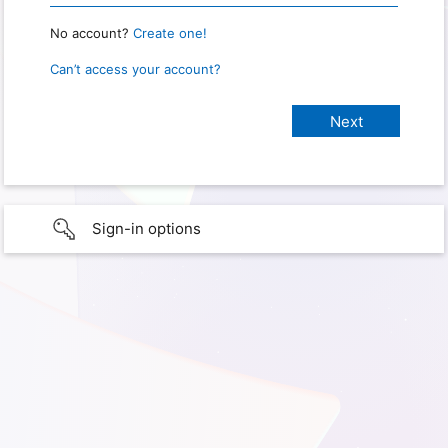
No account?
Create one!
Can’t access your account?
Sign-in options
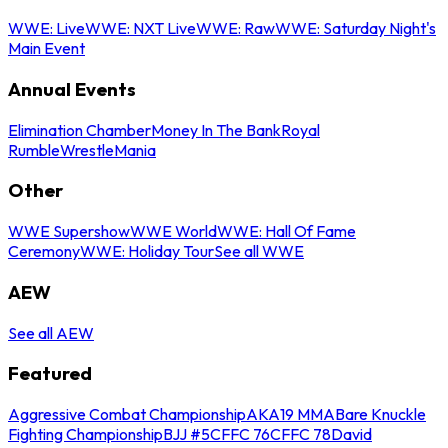
WWE: Live
WWE: NXT Live
WWE: Raw
WWE: Saturday Night's
Main Event
Annual Events
Elimination Chamber
Money In The Bank
Royal
Rumble
WrestleMania
Other
WWE Supershow
WWE World
WWE: Hall Of Fame
Ceremony
WWE: Holiday Tour
See all WWE
AEW
See all AEW
Featured
Aggressive Combat Championship
AKA19 MMA
Bare Knuckle
Fighting Championship
BJJ #5
CFFC 76
CFFC 78
David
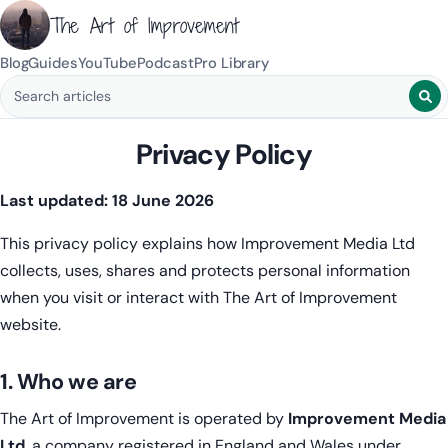
The Art of Improvement
Blog
Guides
YouTube
Podcast
Pro Library
Search blog posts
Privacy Policy
Last updated: 18 June 2026
This privacy policy explains how Improvement Media Ltd
collects, uses, shares and protects personal information
when you visit or interact with The Art of Improvement
website.
1. Who we are
The Art of Improvement is operated by
Improvement Media
Ltd
, a company registered in England and Wales under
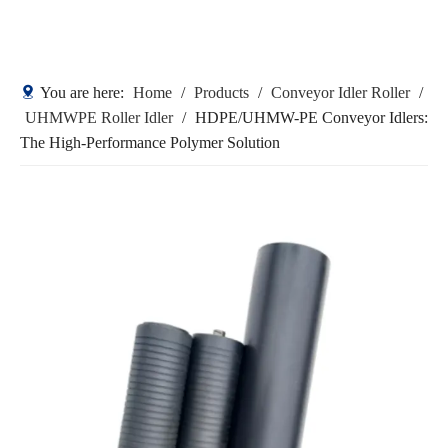
You are here:
Home
/
Products
/
Conveyor Idler Roller
/
UHMWPE Roller Idler
/
HDPE/UHMW-PE Conveyor Idlers:
The High-Performance Polymer Solution
HDPE/UHMW-PE Conveyor Idlers:
The High-Performance Polymer
Solution
Quantity:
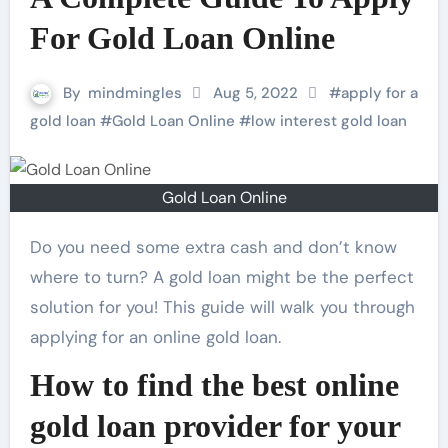
For Gold Loan Online
By
mindmingles
Aug 5, 2022
#
apply for a
gold loan
#
Gold Loan Online
#
low interest gold loan
Gold Loan Online
Do you need some extra cash and don’t know
where to turn? A gold loan might be the perfect
solution for you! This guide will walk you through
applying for an online gold loan.
How to find the best online
gold loan provider for your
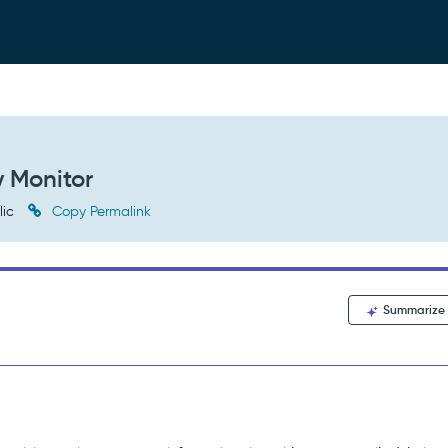
y Monitor
lic
Copy Permalink
Summarize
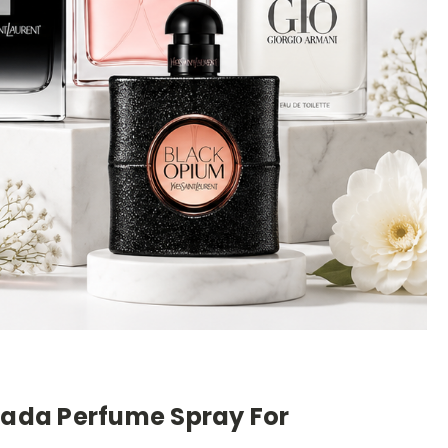
scada Perfume Spray For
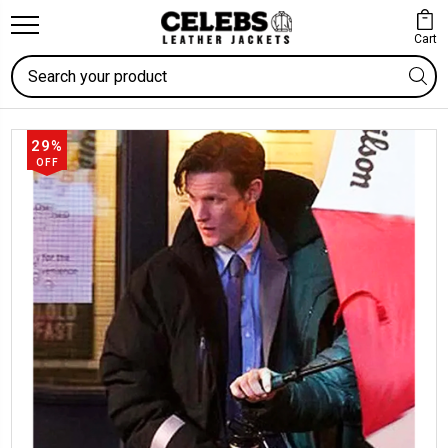
Cart
Search
29%
OFF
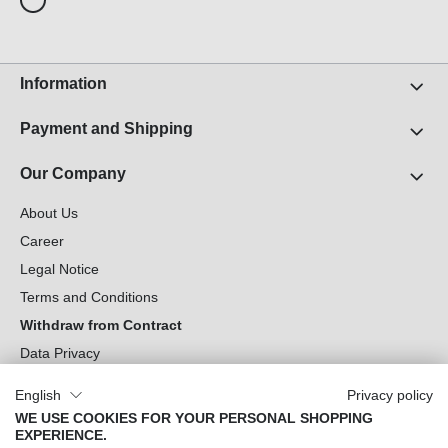
Information
Payment and Shipping
Our Company
About Us
Career
Legal Notice
Terms and Conditions
Withdraw from Contract
Data Privacy
Cookie Settings
English
Privacy policy
WE USE COOKIES FOR YOUR PERSONAL SHOPPING
Can we help you?
EXPERIENCE.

□ □ □ □ □ □ □

● **Problem**:
List each line of the records above that contains the word "This", where uppercase and lowercase must match.

● **Your solution**:
This privacy policy explains how Improvement Media Ltd
solution for you! This guide will walk you through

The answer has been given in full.